Berbicara mengenai pementasan, sudah tentu akan beriringan terhadap naskah yang akan dibawakan. Setidak-tidaknya, kita mesti mengerti kedudukan naskah, yang selain sebagai sebuah karya sastra, juga sebagai teks kolektif pementasan. Mengapa dikatakan kolektif? Karena secara ideal menurut saya, naskah dalam sebuah pementasan berangkat dari keresahan para pementasnya dalam suatu proses kolektif. Apabila teks itu hanya menjadi kegelisahan segelintir orang, tak bisa dipungkiri terjadinya miskonsepsi atau kecacatan proses lainnya.
Rasa gelisah itulah yang menjadi motivasi paling penting para pementas untuk menyampaikannya kepada orang lain (penonton). Apabila kegelisahan itu sudah ada, pementas akan berada dalam tahap kesadaran terhadap isu yang ingin disampaikan. Karena rasa gelisah itulah yang barangkali dapat menjadi dasar atau landasan untuk selalu mengeksplorasi segala sesuatu yang berkaitan dengan isu yang akan disampaikan. Bila rasa gelisah tak ada, apalah artinya pementasan? Toh, setiap kata-kata atau simbol-simbol yang disampaikan hanya sekadar kata-kata atau simbol-simbol tanpa adanya perenungan di sana.

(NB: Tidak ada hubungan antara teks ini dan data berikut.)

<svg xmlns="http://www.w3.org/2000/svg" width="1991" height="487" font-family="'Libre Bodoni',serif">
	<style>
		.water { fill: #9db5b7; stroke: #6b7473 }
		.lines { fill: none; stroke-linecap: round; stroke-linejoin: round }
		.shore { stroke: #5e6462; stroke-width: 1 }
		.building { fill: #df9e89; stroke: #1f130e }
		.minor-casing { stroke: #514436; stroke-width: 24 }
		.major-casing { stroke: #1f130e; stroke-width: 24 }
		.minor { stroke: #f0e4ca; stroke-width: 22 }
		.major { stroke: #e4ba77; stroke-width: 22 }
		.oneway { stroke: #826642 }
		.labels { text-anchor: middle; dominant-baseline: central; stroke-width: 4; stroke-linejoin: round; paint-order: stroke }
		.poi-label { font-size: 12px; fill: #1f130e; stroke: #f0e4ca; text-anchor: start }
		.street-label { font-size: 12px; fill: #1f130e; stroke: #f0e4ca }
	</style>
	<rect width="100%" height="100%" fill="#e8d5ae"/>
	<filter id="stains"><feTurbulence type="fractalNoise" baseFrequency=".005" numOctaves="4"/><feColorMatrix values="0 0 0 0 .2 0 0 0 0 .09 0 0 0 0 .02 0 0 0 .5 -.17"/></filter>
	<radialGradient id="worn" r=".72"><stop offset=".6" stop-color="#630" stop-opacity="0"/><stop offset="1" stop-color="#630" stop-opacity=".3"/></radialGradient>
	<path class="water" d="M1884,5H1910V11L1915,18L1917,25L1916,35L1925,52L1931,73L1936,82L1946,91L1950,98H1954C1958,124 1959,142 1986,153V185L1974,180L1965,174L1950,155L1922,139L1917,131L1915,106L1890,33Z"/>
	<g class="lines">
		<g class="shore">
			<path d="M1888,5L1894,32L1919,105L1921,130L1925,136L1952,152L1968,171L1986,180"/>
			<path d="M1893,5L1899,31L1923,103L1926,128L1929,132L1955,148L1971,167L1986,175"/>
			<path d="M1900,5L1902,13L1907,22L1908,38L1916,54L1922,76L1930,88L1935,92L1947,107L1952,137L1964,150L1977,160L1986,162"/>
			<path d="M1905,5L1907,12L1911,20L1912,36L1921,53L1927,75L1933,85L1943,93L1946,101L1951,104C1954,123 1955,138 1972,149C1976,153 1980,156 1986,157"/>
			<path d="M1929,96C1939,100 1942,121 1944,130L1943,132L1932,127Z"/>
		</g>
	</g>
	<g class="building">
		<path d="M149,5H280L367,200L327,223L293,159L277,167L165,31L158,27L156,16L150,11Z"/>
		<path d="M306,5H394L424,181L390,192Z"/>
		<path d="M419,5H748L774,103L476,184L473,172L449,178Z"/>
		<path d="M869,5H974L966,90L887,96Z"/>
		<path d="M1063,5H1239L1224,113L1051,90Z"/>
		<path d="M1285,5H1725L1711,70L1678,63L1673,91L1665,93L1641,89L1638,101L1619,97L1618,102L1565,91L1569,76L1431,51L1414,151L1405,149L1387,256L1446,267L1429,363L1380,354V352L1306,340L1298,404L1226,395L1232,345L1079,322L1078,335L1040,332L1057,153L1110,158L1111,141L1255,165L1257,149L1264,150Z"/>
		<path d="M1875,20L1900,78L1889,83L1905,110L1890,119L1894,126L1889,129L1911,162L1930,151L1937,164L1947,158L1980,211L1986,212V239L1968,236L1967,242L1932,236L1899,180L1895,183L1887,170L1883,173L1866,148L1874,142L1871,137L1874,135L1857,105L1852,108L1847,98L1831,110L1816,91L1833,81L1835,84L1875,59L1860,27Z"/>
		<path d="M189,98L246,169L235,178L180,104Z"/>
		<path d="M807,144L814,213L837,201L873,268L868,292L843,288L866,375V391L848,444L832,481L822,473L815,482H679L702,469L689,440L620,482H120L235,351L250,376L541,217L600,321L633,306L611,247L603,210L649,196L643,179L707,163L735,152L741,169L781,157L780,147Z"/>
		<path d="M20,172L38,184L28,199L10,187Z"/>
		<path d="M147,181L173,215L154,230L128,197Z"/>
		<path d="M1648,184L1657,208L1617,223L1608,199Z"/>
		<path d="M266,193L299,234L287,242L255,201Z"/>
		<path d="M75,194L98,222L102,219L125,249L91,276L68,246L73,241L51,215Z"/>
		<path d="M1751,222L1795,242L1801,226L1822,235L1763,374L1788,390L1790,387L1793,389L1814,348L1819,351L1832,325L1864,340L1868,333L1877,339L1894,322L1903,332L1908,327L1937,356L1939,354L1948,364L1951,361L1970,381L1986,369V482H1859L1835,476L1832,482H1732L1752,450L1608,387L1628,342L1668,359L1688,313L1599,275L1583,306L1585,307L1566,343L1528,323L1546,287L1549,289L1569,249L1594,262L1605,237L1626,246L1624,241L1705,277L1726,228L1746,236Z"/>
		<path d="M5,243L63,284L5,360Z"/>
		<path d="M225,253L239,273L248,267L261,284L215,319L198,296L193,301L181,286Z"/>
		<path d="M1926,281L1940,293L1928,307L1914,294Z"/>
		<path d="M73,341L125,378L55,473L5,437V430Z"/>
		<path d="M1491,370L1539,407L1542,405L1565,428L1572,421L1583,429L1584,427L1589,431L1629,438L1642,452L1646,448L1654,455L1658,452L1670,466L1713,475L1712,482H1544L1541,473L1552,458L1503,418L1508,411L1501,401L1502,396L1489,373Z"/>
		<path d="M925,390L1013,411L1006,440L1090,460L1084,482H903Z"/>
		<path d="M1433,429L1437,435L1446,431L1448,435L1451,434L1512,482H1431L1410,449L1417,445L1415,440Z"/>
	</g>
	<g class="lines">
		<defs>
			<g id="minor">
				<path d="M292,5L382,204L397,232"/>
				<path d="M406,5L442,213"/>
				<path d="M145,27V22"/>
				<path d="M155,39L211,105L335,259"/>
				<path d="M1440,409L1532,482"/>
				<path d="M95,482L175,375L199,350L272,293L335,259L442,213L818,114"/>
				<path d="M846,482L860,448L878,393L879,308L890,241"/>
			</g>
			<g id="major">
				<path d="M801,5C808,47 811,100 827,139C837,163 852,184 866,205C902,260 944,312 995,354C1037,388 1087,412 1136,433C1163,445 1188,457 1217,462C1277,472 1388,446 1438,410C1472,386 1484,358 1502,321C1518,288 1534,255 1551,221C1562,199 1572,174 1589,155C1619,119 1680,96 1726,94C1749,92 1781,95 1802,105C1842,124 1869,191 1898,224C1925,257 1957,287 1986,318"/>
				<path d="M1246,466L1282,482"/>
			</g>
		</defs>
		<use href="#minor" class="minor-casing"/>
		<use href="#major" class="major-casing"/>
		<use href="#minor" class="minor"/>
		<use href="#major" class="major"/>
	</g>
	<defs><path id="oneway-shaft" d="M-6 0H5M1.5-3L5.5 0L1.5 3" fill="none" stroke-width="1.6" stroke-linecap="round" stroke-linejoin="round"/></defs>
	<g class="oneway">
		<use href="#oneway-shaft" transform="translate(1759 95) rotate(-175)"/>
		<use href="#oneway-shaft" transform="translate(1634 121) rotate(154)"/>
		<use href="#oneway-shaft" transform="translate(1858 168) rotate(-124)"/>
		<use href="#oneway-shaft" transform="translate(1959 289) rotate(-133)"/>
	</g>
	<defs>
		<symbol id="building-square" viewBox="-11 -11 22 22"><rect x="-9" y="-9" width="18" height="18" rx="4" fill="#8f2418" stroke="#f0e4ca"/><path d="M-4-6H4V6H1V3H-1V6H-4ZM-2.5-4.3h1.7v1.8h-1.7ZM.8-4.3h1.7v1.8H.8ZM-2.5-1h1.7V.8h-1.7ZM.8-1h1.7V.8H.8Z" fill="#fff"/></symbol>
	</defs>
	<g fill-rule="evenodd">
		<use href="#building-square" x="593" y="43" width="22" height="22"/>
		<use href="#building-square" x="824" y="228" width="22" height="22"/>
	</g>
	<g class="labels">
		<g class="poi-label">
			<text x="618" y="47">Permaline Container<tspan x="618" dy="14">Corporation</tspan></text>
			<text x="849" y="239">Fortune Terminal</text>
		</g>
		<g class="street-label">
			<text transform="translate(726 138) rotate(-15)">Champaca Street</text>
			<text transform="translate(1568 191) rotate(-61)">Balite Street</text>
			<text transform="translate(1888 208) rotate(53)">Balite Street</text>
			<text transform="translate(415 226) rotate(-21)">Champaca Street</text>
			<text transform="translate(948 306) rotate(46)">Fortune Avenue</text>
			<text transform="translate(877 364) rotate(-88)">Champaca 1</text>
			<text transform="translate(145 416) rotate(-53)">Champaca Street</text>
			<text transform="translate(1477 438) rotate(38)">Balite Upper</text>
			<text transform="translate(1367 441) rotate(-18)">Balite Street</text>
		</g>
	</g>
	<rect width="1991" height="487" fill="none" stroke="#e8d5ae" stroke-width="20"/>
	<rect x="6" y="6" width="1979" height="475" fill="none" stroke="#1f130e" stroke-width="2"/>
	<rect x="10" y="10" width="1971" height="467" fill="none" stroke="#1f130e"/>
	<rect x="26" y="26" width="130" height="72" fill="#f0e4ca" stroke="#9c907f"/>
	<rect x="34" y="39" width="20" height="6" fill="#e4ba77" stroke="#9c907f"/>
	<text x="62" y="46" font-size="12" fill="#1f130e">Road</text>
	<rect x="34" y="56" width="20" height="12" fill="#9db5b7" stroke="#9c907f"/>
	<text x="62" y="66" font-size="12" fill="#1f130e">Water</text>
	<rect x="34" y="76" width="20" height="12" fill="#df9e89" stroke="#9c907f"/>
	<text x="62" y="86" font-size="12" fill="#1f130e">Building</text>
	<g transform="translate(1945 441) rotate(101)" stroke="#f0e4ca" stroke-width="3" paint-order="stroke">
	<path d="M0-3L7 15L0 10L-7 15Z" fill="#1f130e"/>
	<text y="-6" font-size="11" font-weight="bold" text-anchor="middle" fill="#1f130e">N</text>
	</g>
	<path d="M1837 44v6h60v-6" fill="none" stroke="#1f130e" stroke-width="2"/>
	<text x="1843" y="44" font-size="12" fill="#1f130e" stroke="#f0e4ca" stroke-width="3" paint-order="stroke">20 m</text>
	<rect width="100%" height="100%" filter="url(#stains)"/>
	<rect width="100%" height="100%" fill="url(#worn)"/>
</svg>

Kegelisahan itu memang tak bisa dipaksakan adanya. Bisa jadi, kegelisahan setiap manusia berbeda-berbeda dalam menyikapi segala sesuatu yang ada dan yang mungkin ada. Oleh sebab itu, perlu diadakannya diskusi saat hendak melaksanakan proses berteater terhadap kegelisahan masing-masing. Hingga pada akhirnya, kegelisahan-kegelisahan orang-orang yang terlibat di dalam suatu proses berteater dapat terwujudkan melalui naskah yang bisa dibuat dalam kelompok tersebut, atau menggunakan naskah orang lain dengan beberapa penyesuaian.
Perwujudan naskah sebagai teks kolektif bukan semata-mata bahwa teks itu tebal, menceritakan isu yang besar, dan lain-lain, tetapi yang paling mendasar ialah bahwa para pementas dan naskah punya keterikatan batin yang kuat. Maksudnya ialah, pementas merasa sangat perlu untuk menyampaikan isu yang ada dalam naskah.
Apabila dianalogikan elemen-elemen panggung dengan naskah, mungkin tampak seperti manusia. Keseluruhan artistik mulai dari actor, setting, lighting, music, make up, dan costume adalah badan, sementara naskah adalah ruhnya. Bayangkan saja bila “badan” itu tampak sempurna, tapi tak ada ruhnya sebab segala bentuk pesan yang disampaikan bukanlah kegelisahan. Barangkali karena keterpaksaan, sehingga membuat ruhnya menjadi hilang. Bila sudah seperti itu, apa bedanya dengan manekin yang dipajang di toko-toko pakaian?
Naskah di dalam ranah teater tak berwujud lagi seperti kertas-kertas atau tulisan-tulisan yang konvensional seperti dalam karya sastra. Itu berbeda. Naskah apabila sudah diwujudkan dalam pementasan, bukanlah lagi sebuah kertas, namun berupa elemen-elemen panggung seperti yang disebutkan sebelumnya. Naskah yang ingin disampaikan aktor ialah melalui dialog, emosi, dan bahasa tubuhnya. Naskah yang ingin disampaikan setting ialah perwujudan ruang di atas panggung melalui properti-properti. Naskah yang ingin disampaikan music ialah bunyi-bunyi untuk menghadirkan suasana tertentu, atau barangkali bagian dari lirik dialog yang dinyanyikan. Naskah yang ingin disampaikan make up & costume ialah riasan dan kostum yang menyatukan aktor dengan karakternya. Naskah yang ingin disampaikan lighting berupa pencahayaan meliputi pengaturan bayangan dan penerangan di atas panggung. Semuanya bersinergi secara harmonis di atas panggung. Apabila harmonisasi di atas panggung tidak terbentuk, bisa jadi naskah yang sudah diupayakan untuk disampaikan tidak dapat dipahami.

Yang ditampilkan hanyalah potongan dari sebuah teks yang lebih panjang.